Last Saturday, he hosted a “closing house” party at Joe McFadden’s Fly & Tackle Shop to say a fond farewell to the business and, for the last time, welcome a cadre of customers turned friends over the years.
“I’ve been fishing since I was a kid, and on the East Branch [of the Delaware River] since 1953,” McFadden said.
Before he opened up his fly and tackle shop, first in Cochecton and later in Hankins on April 8, 1995, McFadden picked up 180 first place trophies as a professional fly caster.
His awards from the 1960s and 70s include being named the Eastern United States All-Accuracy Champion and the Eastern U.S. All-Fly Champion.
At the age of 16, he was the country’s youngest certified casting instructor with the National Association of Anglers and Casting Clubs (NAACC), a group of competitive tournament-level fly casters.
Before picking up a rod seriously “a long, long time ago”, McFadden spent several years on the rodeo circuit, calf roping around the West with an occasional foray into “a little bit of bull dogging and bull riding.”
“But Mother Mac’s boy wasn’t fast enough on his feet for the bulls,” recalled the rodeo rider turned celebrity fly caster and tyer.
While on the rodeo circuit, McFadden logged more than 100,000 miles a year, but when he was not in the ring parked his rig and went fishing in the pristine waters of Colorado, Montana and Wyoming.
McFadden said that his father taught him how to fish in the grand old tradition of fathers passing down the secret delights of wetting a fly to their sons, but it was a white-haired gentleman named Bill Taylor who took him, the legendary Joan Wulff and John Dieckman – who went on to be named the men’s world professional caster – under his wing.
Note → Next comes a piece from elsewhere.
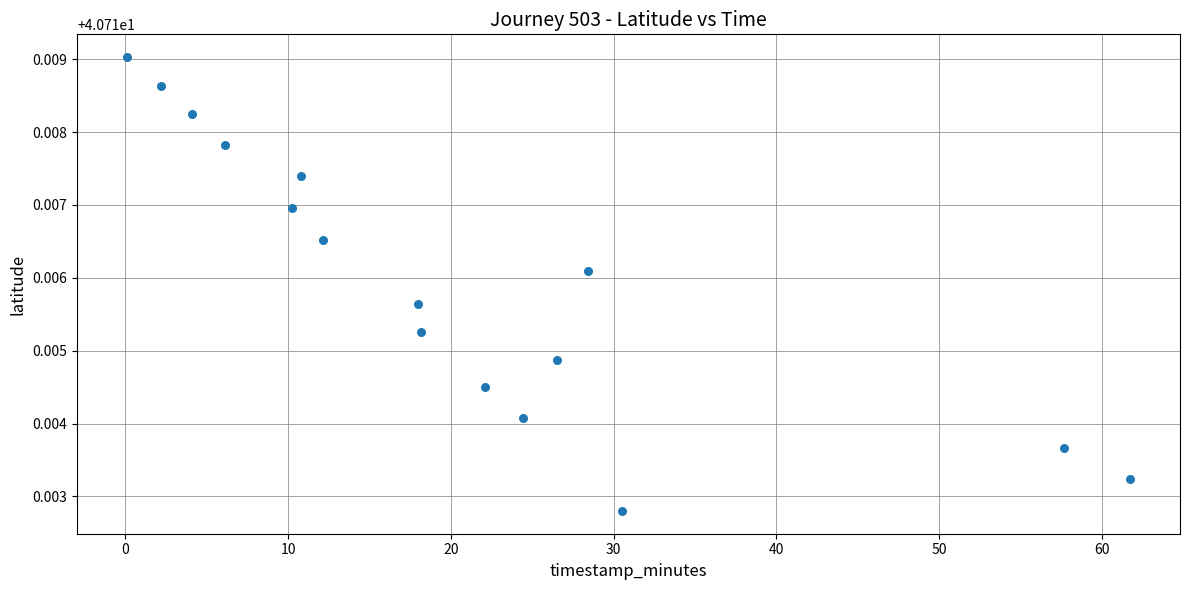

How many points are shown in the scatter plot?

16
Taylor taught Dieckman, McFadden and Wulff how to tournament cast with the best of the best.
“He could make a fly rod talk,” recalled McFadden of Taylor’s ability to put a polish on a rod.
What is McFadden’s take on the NYC water releases along the Upper Delaware River?
“It stinks,” he said. “We’ve been fighting with the city for a long time… they do not realize what this fishery means to our area, our economy and everything else.
“This is an unbelievable wild trout fishery,” he added. “We’re a hundred miles from New York City and people travel from all over the country to fish it.”
What about the National Park Service (NPS) presence on the river?
“They have their good points maintaining the river, but at times they can be a pain in the neck,” said McFadden. “They’re sort of ‘police types’… at times they can be overzealous, but in general they do a good job.”
During his love affair with the Upper Delaware, McFadden has served as Delaware River Chairman for the NYS Council of Trout Unlimited (TU), regional vice president and president of the local chapter.
“We’ve practiced catch and release all our lives,” he said of his own brand of fly fishing. “I want to leave a river and a fishery for my grandkids.”
Of the alure of fly fishing, McFadden said, “It’s trying to tie a fly that looks like a bug, and then going out and fooling the fish with it.”
During his career, McFadden has seen a lot of bugs and a lot of fish.
In his first year at Hankins, McFadden figures he tied 1,000 dozen flies that winter.
He used to tie all his own flies, but now Mike Bachkosky, a fly tyer and dog handler of “Rainbow’s End Flies”, a bit further downriver in Callicoon, ties about 1,500 to 1,800 dozen for McFadden every year.
Over the years, McFadden has learned a lot about river insects, and has used that knowledge to refine the Delaware Hendrickson and a fly named after the Isonychia to reflect their colorful adaptation to the local ecosystem.
“We try to match the bug to whatever is out there,” he said. “From Hancock [the confluence of the East and West Branches of the Upper Delaware River] to Hankins, there are seven different kinds of sulphurs, from almost translucent to a bright orange.”
At one point, his fly and tackle shop was the largest R.L. Winston rod dealer in the east, and one of the largest in the U.S.
McFadden’s fly rod, the Delaware Special, is built on a Winston blank to his design.
“I built it strictly for the river so that it would cast and could put up with the wind, and yet you can smaller tip it for smaller flies,” he said.
McFadden said he got tired of running the business seven days a week, and gave it up to “spend more time with my lady, my kids and my cutting horses.”
Does he have any regrets?
“It’s been my life for a long, long time,” McFadden commented. “Now all of a sudden, I’m not going to be going there every day.”